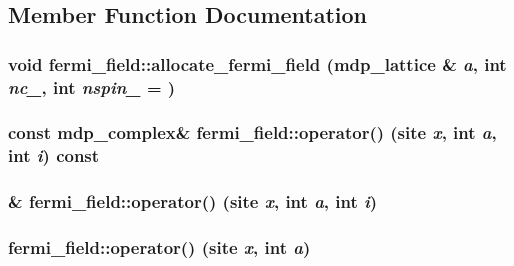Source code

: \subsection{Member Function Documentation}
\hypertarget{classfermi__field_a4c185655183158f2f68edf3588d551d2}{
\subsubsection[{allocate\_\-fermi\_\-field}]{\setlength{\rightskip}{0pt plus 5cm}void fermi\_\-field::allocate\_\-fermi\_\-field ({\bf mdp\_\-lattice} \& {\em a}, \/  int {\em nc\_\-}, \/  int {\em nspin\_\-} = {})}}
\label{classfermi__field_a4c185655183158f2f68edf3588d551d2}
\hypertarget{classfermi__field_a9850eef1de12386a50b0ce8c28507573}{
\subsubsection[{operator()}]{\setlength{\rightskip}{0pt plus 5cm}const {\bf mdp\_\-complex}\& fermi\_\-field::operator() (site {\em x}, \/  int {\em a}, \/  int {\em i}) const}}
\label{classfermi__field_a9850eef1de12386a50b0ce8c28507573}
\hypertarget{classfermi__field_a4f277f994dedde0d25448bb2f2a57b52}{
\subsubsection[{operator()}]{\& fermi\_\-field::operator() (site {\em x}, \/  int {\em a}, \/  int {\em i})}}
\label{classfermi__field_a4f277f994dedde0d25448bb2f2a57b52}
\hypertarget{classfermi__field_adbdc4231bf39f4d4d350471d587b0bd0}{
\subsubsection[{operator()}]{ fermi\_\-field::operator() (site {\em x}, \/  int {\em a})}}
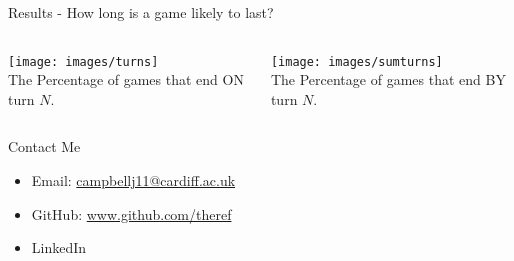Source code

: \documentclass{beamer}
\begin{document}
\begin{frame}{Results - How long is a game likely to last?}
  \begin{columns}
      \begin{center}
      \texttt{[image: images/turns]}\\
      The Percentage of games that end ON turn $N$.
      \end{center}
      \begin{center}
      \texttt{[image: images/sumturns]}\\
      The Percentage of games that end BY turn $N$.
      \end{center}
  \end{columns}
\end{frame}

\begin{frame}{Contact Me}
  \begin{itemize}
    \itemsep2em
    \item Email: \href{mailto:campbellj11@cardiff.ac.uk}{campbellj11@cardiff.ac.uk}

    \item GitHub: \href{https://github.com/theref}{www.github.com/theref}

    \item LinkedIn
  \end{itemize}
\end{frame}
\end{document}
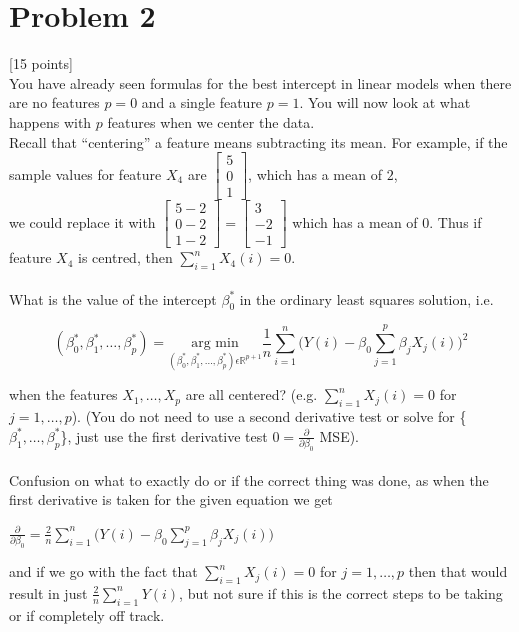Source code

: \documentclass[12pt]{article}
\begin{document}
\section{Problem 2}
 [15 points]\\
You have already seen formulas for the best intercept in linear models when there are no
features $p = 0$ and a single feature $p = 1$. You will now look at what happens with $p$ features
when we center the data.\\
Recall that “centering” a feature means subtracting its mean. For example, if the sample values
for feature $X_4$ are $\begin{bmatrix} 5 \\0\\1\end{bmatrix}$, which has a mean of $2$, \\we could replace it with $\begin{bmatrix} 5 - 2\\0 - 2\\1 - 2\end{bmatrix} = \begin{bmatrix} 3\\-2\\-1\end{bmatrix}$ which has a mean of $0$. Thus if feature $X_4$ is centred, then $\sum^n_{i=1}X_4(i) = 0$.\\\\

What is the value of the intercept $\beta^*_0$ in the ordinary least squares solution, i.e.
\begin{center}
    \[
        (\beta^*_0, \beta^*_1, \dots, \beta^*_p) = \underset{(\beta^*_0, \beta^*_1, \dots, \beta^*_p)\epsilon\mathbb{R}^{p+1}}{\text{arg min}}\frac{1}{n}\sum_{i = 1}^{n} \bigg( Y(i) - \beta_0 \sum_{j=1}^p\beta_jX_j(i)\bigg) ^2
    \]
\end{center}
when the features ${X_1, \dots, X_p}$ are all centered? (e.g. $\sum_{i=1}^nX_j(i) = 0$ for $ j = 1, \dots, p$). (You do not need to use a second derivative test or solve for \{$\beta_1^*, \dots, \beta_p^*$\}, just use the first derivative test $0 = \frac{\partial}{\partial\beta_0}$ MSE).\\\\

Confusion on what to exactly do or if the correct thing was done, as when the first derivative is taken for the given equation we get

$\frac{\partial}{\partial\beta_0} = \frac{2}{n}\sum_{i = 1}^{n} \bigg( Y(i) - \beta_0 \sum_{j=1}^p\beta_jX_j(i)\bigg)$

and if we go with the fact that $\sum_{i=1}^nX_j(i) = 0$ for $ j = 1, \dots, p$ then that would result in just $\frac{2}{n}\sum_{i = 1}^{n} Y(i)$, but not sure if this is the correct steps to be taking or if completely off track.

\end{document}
—————
### PROBLEM TO SOLVE
If pictures are present, they are dropped, and the entries above are written out word for word.

### WRITTEN REPLY
Source code

: \subsection{Member Function Documentation}
\hypertarget{classfermi__field_a4c185655183158f2f68edf3588d551d2}{
\subsubsection[{allocate\_\-fermi\_\-field}]{\setlength{\rightskip}{0pt plus 5cm}void fermi\_\-field::allocate\_\-fermi\_\-field ({\bf mdp\_\-lattice} \& {\em a}, \/  int {\em nc\_\-}, \/  int {\em nspin\_\-} = {})}}
\label{classfermi__field_a4c185655183158f2f68edf3588d551d2}
\hypertarget{classfermi__field_a9850eef1de12386a50b0ce8c28507573}{
\subsubsection[{operator()}]{\setlength{\rightskip}{0pt plus 5cm}const {\bf mdp\_\-complex}\& fermi\_\-field::operator() (site {\em x}, \/  int {\em a}, \/  int {\em i}) const}}
\label{classfermi__field_a9850eef1de12386a50b0ce8c28507573}
\hypertarget{classfermi__field_a4f277f994dedde0d25448bb2f2a57b52}{
\subsubsection[{operator()}]{\& fermi\_\-field::operator() (site {\em x}, \/  int {\em a}, \/  int {\em i})}}
\label{classfermi__field_a4f277f994dedde0d25448bb2f2a57b52}
\hypertarget{classfermi__field_adbdc4231bf39f4d4d350471d587b0bd0}{
\subsubsection[{operator()}]{ fermi\_\-field::operator() (site {\em x}, \/  int {\em a})}}
Source code

: \documentclass{beamer}
\begin{document}
\begin{frame}{Results - How long is a game likely to last?}
  \begin{columns}
      \begin{center}
      \texttt{[image: images/turns]}\\
      The Percentage of games that end ON turn $N$.
      \end{center}
      \begin{center}
      \texttt{[image: images/sumturns]}\\
      The Percentage of games that end BY turn $N$.
      \end{center}
  \end{columns}
\end{frame}

\begin{frame}{Contact Me}
  \begin{itemize}
    \itemsep2em
    \item Email: \href{mailto:campbellj11@cardiff.ac.uk}{campbellj11@cardiff.ac.uk}

    \item GitHub: \href{https://github.com/theref}{www.github.com/theref}

    \item LinkedIn
  \end{itemize}
\end{frame}
\end{document}
Source code

: \documentclass[12pt]{article}
\begin{document}
\section{Problem 2}
 [15 points]\\
You have already seen formulas for the best intercept in linear models when there are no
features $p = 0$ and a single feature $p = 1$. You will now look at what happens with $p$ features
when we center the data.\\
Recall that “centering” a feature means subtracting its mean. For example, if the sample values
for feature $X_4$ are $\begin{bmatrix} 5 \\0\\1\end{bmatrix}$, which has a mean of $2$, \\we could replace it with $\begin{bmatrix} 5 - 2\\0 - 2\\1 - 2\end{bmatrix} = \begin{bmatrix} 3\\-2\\-1\end{bmatrix}$ which has a mean of $0$. Thus if feature $X_4$ is centred, then $\sum^n_{i=1}X_4(i) = 0$.\\\\

What is the value of the intercept $\beta^*_0$ in the ordinary least squares solution, i.e.
\begin{center}
    \[
        (\beta^*_0, \beta^*_1, \dots, \beta^*_p) = \underset{(\beta^*_0, \beta^*_1, \dots, \beta^*_p)\epsilon\mathbb{R}^{p+1}}{\text{arg min}}\frac{1}{n}\sum_{i = 1}^{n} \bigg( Y(i) - \beta_0 \sum_{j=1}^p\beta_jX_j(i)\bigg) ^2
    \]
\end{center}
when the features ${X_1, \dots, X_p}$ are all centered? (e.g. $\sum_{i=1}^nX_j(i) = 0$ for $ j = 1, \dots, p$). (You do not need to use a second derivative test or solve for \{$\beta_1^*, \dots, \beta_p^*$\}, just use the first derivative test $0 = \frac{\partial}{\partial\beta_0}$ MSE).\\\\

Confusion on what to exactly do or if the correct thing was done, as when the first derivative is taken for the given equation we get

$\frac{\partial}{\partial\beta_0} = \frac{2}{n}\sum_{i = 1}^{n} \bigg( Y(i) - \beta_0 \sum_{j=1}^p\beta_jX_j(i)\bigg)$

and if we go with the fact that $\sum_{i=1}^nX_j(i) = 0$ for $ j = 1, \dots, p$ then that would result in just $\frac{2}{n}\sum_{i = 1}^{n} Y(i)$, but not sure if this is the correct steps to be taking or if completely off track.

\end{document}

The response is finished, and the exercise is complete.